[SELECTION]:
┏━━

Publication date: 2003-03-20

Abstract

An automated processing system has an indexer bay perpendicularly aligned with a process bay within a clean air enclosure. An indexer in the indexer bay provides stocking or storage for work in progress wafers. Immersion and spin process modules are located in the process bay. A process robot moves between the indexer bay and process bay to carry wafers to and from the process modules. The wafers are processed within a carrier, reducing the potential for physical damage to the wafers. The process robot hands the carrier off to a rotor, in the spin process modules, or to an immersion elevator in the immersion module. Both spin and immersion processing are performed within an automated system.

Description

This application is a continuation-in-part of U.S. patent application Ser. No. 09/612,009, filed Jul. 7, 2000, and now pending, which is a continuation-in-part of U.S. patent application Ser. No. 09/274,511, filed Mar. 23, 1999 and now U.S. Pat. No. 6,279,724, which is a continuation-in-part of U.S. patent application Ser. No. 09/112,259, filed Jul. 8, 1998, and now U.S. Pat. No. 6,273,110, which is a continuation-in-part of U.S. patent application Ser. No. 08/994,737, filed Dec. 19, 1997 and now pending, which is a continuation-in-part of U.S. patent application Ser. No. 08/851,480, filed May 5, 1997 and now abandoned. Priority to these applications is claimed under 35 USC §120, and these applications are incorporated herein by reference. This application is also a continuation-in-part of U.S. patent application Ser. No. 09/611,507, filed Jul. 7, 200, and now pending, and incorporated herein by reference. U.S. patent application Ser. No. 09/611,507 is also incorporated herein by reference.[0001]

The field of the invention is automated semiconducted wafer processing systems, used for processing semiconductor wafers, hard disk media, substrates, memory media, optical materials and masks, and similar materials requiring very low levels of contamination, collectively referred to here as “wafers.”

BACKGROUND OF THE INVENTION

Computers, televisions, telephones and other electronic products contain large numbers of essential electronic semiconductor devices. To produce electronic products, hundreds or thousands of semiconductor devices are manufactured in a very small space, using lithography techniques on semiconductor substrates, such as on silicon wafers. Due to the extremely small dimensions involved in manufacturing semiconductor devices, contaminants on the semiconductor substrate material, such as particles of dust, dirt, paint, metal, etc. lead to defects in the end products.

┗━━

[Dataset records]:

┏━━

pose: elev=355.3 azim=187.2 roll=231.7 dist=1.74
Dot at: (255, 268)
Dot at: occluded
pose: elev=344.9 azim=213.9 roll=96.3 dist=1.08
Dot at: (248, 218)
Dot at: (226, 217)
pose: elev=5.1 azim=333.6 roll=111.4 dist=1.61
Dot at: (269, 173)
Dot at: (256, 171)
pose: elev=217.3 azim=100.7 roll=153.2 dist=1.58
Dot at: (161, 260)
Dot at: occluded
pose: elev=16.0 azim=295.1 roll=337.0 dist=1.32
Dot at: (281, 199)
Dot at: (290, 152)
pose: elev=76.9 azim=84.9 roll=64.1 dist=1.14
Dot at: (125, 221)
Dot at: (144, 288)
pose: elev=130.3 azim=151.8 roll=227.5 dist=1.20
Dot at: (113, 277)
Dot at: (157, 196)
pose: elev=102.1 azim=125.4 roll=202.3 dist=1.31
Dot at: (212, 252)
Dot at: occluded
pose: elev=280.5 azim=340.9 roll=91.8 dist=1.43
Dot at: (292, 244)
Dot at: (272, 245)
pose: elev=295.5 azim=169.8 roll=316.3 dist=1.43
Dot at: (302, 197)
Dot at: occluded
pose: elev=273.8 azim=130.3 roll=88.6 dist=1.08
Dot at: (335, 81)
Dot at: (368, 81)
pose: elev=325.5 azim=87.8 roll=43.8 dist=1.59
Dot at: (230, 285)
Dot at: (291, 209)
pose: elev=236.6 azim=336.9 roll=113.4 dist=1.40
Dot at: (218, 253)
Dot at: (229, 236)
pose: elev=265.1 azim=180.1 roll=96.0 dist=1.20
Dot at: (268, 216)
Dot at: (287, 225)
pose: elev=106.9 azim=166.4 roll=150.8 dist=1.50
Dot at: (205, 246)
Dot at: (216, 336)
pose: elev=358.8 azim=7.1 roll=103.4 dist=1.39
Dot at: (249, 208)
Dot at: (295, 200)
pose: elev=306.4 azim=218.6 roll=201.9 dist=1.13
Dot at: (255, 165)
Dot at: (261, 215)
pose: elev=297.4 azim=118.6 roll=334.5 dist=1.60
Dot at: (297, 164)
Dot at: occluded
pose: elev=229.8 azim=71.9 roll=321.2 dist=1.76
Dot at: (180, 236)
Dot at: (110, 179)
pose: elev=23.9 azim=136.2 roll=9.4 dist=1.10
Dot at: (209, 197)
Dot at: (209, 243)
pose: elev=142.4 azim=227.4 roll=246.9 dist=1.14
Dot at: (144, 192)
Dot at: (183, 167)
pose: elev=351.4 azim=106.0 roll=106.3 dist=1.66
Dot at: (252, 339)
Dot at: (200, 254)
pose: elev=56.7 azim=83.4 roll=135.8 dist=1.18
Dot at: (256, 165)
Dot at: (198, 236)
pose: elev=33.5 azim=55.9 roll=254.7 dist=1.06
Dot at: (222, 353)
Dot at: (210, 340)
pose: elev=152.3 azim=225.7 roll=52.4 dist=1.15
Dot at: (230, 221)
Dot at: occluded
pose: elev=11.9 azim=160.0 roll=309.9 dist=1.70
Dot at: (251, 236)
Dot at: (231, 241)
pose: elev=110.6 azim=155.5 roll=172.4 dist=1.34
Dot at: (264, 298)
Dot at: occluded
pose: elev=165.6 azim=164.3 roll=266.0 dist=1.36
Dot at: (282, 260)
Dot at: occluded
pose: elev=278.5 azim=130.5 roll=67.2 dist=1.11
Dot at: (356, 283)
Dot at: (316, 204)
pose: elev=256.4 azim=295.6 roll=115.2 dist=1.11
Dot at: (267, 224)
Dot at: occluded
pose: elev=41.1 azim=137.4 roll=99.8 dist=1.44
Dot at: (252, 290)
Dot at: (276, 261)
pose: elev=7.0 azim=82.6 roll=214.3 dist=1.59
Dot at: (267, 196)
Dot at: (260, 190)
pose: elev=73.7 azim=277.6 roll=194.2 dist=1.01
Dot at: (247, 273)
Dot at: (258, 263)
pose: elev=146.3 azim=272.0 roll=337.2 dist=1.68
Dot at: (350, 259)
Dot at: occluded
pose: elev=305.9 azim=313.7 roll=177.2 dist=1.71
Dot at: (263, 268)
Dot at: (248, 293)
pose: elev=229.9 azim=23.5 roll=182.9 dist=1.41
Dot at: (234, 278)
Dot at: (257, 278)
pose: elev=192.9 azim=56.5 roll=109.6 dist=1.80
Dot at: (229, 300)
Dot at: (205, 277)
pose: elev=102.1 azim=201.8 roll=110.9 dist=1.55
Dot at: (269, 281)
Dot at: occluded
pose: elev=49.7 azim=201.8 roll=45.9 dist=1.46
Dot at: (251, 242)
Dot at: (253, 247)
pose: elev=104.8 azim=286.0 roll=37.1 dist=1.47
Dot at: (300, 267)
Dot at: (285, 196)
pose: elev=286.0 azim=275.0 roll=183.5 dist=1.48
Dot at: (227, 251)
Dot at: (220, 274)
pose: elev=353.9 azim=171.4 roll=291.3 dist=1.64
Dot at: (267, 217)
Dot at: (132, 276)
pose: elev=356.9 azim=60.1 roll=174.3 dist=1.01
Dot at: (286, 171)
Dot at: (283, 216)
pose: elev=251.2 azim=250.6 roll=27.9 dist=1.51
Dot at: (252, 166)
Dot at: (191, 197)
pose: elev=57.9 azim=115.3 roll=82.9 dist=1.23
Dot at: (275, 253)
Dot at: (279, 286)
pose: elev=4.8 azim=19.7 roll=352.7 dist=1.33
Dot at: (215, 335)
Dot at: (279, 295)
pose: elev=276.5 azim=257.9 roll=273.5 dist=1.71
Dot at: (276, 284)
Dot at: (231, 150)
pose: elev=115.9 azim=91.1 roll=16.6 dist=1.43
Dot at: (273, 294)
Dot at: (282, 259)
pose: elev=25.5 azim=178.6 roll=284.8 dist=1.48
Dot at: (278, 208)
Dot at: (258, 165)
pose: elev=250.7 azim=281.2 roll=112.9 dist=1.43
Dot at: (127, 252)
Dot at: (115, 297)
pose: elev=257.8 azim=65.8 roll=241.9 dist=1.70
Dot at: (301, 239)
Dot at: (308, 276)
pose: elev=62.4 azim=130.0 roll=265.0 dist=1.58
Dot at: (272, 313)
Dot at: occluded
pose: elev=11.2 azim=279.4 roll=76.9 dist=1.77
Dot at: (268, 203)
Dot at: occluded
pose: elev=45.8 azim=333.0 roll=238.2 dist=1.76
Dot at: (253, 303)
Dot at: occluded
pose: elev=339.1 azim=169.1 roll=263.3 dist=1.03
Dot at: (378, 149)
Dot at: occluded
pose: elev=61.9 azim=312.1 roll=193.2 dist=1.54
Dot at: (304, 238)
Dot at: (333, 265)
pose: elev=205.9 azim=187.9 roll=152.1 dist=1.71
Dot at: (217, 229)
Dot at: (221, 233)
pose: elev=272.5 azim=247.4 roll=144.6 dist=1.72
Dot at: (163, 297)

┗━━

[WHAT THIS EXERCISE ASKS]:
**a)** Repeat the portion of the wafer processing excerpt between "Computers, televisions, telephones" and "the end products.", inclusive.
**b)** According to the wafer processing excerpt, what does the indexer in the indexer bay provide?
**c)** List every kind of contaminant particle that the wafer processing excerpt names.
Rely only on the wafer processing excerpt.

[TASK-BY-TASK ANSWERS]:
**a)**
Computers, televisions, telephones and other electronic products contain large numbers of essential electronic semiconductor devices. To produce electronic products, hundreds or thousands of semiconductor devices are manufactured in a very small space, using lithography techniques on semiconductor substrates, such as on silicon wafers. Due to the extremely small dimensions involved in manufacturing semiconductor devices, contaminants on the semiconductor substrate material, such as particles of dust, dirt, paint, metal, etc. lead to defects in the end products.

**b)** Stocking or storage for work in progress wafers.

**c)** Dust, dirt, paint, metal